Seul l’homme qui empruntera sans la moindre ambiguïté ces quatre chemins tracés par Bachir Gemayel pourra sauver le Liban, indépendamment de toutes les conjonctures locales et régionales. Cela fait bientôt quatre décennies que ce pays dispose d’une feuille de route nécessaire et suffisante, d’une road map Bachir Gemayel à laquelle, entre autres, l’accord de Taëf doit beaucoup. Quatre décennies sans que rien ne soit véritablement appliqué, sans qu’aucun des éléments de refondation qu’il avait vus et définis ne soit réellement envisagé, travaillé, mené à bout. Testé. Quatre décennies pendant lesquelles les très rares tentatives de réforme ont été immédiatement suivies d’une intraveineuse de pilules du lendemain. La pérennisation et la gigantisation de la seule milice encore présente sur le territoire libanais, le Hezbollah, est une des causes principales, naturellement, de cette impossibilité chronique et patente, mais pas la seule : encore et toujours, nous, Libanais, et nos mentalités malades assumons une énorme part de responsabilités.
Voilà pourquoi il serait fort judicieux, déjà, que les héritiers de René Moawad, Kamal Joumblatt, cheikh Hassan Khaled, Rachid Karamé, Nazem Kadri, de l’imam Moussa Sadr et de Dany Chamoun profitent de cette jurisprudence du 20 octobre 2017 pour, eux aussi, s’attaquer ensemble à la racine de (presque) tous nos maux : l’impunité et l’amnésie. Voilà pourquoi il est temps, aussi, que le Tribunal spécial pour le Liban avance à grands pas et inscrive son œuvre au blanc dans les (futurs) livres d’histoire de nos générations à venir. Bien sûr, cela ne réglera pas tout, loin de là ; bien sûr, la dynastie Assad ne risque pas, pour l’instant, d’être inquiétée, mais ces étapes-là sont indispensables à la reconstruction de ce pays-message(s).

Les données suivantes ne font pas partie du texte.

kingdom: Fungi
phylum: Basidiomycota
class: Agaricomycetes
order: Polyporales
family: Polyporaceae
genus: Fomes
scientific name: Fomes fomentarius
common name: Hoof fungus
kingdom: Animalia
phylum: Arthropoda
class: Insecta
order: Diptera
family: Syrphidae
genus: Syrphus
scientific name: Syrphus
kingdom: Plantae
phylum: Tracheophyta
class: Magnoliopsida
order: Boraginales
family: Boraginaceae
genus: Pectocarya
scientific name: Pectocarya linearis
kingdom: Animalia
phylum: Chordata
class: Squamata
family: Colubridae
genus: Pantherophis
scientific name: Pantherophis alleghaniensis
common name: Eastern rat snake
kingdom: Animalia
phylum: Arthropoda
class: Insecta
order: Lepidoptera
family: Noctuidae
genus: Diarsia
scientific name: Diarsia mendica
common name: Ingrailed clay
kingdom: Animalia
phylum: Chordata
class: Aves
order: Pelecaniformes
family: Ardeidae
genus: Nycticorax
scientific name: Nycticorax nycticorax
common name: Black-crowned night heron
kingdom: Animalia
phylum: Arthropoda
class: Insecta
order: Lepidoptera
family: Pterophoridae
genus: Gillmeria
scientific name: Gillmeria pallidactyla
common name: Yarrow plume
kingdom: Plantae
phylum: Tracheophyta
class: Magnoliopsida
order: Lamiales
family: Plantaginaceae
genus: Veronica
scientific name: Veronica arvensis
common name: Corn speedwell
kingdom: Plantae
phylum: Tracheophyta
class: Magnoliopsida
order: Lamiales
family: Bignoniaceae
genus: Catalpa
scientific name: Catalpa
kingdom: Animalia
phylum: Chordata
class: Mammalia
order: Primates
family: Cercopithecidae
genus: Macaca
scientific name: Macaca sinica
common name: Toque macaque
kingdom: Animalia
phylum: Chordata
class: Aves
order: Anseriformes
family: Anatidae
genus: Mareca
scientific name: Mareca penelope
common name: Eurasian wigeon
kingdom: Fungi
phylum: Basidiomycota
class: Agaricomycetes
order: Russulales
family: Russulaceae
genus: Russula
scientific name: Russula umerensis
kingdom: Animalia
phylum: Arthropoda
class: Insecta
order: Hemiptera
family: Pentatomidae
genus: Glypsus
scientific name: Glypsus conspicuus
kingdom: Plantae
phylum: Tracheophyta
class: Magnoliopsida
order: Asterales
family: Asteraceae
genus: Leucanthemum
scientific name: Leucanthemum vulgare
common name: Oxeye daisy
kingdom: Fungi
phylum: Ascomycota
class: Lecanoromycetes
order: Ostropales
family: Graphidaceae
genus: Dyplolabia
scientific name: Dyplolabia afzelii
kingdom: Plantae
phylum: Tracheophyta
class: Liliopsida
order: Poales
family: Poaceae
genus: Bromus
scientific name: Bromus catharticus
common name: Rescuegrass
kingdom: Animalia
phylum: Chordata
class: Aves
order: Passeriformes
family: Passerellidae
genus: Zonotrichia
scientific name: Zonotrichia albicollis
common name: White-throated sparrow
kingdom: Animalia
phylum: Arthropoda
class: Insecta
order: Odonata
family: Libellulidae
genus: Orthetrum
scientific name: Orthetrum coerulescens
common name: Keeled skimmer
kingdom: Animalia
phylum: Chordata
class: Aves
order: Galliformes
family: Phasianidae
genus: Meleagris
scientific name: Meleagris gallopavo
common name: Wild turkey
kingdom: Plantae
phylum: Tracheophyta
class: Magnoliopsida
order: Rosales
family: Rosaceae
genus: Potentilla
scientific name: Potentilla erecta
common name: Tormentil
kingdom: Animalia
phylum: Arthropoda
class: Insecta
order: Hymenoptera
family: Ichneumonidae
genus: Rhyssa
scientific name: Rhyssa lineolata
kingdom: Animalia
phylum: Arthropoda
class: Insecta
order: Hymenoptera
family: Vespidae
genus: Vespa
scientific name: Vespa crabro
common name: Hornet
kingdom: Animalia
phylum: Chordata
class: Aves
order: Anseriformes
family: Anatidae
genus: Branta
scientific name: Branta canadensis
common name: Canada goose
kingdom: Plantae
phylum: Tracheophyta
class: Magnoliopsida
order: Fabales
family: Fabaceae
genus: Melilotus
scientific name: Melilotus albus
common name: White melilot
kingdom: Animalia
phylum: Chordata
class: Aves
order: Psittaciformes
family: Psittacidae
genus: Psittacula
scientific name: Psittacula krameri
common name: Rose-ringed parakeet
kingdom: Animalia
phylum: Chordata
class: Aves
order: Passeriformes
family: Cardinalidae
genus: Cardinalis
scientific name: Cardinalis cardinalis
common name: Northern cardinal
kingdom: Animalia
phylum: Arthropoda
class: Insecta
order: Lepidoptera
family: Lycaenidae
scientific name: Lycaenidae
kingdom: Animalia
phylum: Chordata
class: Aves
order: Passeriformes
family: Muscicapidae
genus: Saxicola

Quant au président Aoun, il devrait continuer sur sa lancée et aider jusqu’au bout, quelles que soient ses raisons : son mandat aurait ainsi bien plus de panache et de gueule, et peut-être que les Libanais s’en souviendront, plutôt que de le résumer, par exemple, à l’Anschluss par le CPL de la fonction publique.